ASSIGNMENT »
For each line below that includes the word "nose", make a copy.

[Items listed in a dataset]
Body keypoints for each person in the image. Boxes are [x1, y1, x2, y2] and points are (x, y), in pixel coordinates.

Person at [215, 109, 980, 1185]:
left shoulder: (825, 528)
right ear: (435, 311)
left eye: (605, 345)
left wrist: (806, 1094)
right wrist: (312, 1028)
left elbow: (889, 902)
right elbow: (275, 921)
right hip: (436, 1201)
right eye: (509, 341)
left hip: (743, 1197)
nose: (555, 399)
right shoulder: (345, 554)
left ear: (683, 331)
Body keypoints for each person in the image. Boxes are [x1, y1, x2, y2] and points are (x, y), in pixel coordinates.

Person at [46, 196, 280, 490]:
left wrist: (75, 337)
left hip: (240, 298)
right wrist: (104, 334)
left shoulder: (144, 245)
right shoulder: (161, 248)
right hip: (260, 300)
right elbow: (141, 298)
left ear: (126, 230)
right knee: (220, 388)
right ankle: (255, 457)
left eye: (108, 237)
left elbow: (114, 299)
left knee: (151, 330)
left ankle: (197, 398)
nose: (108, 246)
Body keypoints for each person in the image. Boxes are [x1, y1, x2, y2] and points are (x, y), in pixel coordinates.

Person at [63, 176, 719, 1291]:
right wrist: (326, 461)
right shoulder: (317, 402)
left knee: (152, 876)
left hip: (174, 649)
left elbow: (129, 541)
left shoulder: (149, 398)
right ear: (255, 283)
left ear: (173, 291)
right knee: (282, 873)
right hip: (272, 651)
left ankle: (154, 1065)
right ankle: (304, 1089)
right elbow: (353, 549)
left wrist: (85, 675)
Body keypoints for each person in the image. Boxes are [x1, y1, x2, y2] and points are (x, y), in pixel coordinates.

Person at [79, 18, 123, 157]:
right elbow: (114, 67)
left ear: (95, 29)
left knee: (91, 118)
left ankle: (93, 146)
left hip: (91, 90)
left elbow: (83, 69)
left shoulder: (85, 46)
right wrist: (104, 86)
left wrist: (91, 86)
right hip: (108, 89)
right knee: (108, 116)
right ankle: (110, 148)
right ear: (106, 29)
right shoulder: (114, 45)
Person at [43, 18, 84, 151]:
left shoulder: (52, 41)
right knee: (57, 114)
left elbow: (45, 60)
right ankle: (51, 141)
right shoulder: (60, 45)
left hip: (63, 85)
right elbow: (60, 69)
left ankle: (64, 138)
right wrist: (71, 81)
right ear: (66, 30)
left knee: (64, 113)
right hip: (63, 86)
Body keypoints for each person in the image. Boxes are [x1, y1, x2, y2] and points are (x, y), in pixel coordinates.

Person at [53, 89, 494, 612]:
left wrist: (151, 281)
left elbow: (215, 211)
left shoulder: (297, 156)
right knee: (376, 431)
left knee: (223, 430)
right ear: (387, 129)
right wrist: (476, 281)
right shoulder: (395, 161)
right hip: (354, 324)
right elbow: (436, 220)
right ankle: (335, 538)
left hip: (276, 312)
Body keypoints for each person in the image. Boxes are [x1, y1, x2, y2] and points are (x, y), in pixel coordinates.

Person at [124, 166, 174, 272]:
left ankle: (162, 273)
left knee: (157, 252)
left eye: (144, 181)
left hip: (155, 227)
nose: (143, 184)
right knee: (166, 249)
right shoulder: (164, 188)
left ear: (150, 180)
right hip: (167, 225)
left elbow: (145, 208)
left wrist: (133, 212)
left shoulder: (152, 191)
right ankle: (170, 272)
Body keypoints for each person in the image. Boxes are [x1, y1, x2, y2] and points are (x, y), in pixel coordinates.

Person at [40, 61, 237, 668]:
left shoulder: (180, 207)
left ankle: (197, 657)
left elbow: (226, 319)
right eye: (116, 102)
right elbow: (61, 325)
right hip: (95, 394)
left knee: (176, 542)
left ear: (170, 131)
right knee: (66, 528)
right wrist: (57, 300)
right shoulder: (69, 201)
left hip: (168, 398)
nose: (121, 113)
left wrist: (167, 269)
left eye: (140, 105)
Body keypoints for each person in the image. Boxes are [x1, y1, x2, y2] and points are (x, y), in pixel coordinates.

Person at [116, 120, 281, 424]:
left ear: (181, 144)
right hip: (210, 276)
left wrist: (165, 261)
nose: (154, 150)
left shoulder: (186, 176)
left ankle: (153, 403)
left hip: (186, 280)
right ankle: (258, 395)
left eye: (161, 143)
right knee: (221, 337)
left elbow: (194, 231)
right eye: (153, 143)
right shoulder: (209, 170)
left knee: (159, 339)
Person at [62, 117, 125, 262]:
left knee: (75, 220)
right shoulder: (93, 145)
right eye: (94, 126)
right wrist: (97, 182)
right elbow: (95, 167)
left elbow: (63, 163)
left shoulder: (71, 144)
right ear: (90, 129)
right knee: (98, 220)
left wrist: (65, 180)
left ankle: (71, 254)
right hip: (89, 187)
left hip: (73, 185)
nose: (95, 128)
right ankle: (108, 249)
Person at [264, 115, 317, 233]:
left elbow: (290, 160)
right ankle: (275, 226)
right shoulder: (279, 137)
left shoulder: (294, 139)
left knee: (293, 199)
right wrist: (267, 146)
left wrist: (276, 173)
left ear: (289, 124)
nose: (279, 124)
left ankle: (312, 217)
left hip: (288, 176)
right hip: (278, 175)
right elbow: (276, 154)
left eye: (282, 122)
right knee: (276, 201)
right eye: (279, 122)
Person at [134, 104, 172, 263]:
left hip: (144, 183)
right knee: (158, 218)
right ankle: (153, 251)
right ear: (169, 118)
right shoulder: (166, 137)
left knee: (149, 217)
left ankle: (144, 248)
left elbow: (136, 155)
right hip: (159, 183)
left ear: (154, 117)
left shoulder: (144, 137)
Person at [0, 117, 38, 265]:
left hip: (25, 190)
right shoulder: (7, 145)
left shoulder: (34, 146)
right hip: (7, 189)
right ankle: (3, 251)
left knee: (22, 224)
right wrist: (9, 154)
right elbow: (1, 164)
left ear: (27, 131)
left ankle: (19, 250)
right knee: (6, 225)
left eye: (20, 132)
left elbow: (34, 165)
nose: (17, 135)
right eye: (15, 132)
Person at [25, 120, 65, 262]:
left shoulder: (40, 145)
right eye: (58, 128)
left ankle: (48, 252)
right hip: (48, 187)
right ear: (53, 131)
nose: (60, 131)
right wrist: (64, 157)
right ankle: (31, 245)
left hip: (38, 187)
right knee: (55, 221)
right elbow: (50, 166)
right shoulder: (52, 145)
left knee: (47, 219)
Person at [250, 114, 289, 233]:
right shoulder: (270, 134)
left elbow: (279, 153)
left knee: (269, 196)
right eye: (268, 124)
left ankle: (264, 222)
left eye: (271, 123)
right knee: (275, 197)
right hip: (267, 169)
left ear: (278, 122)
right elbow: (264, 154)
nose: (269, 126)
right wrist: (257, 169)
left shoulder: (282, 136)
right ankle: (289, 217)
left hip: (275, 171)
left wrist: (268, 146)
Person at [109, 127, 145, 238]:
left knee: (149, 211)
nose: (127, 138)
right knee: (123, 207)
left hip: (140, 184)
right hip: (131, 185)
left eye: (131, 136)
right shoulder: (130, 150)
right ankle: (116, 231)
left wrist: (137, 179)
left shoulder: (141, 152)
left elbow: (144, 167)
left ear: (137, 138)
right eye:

SOLUTION TO THIS EXERCISE »
nose: (555, 399)
nose: (108, 246)
nose: (143, 184)
nose: (121, 113)
nose: (154, 150)
nose: (95, 128)
nose: (279, 124)
nose: (17, 135)
nose: (60, 131)
nose: (269, 126)
nose: (127, 138)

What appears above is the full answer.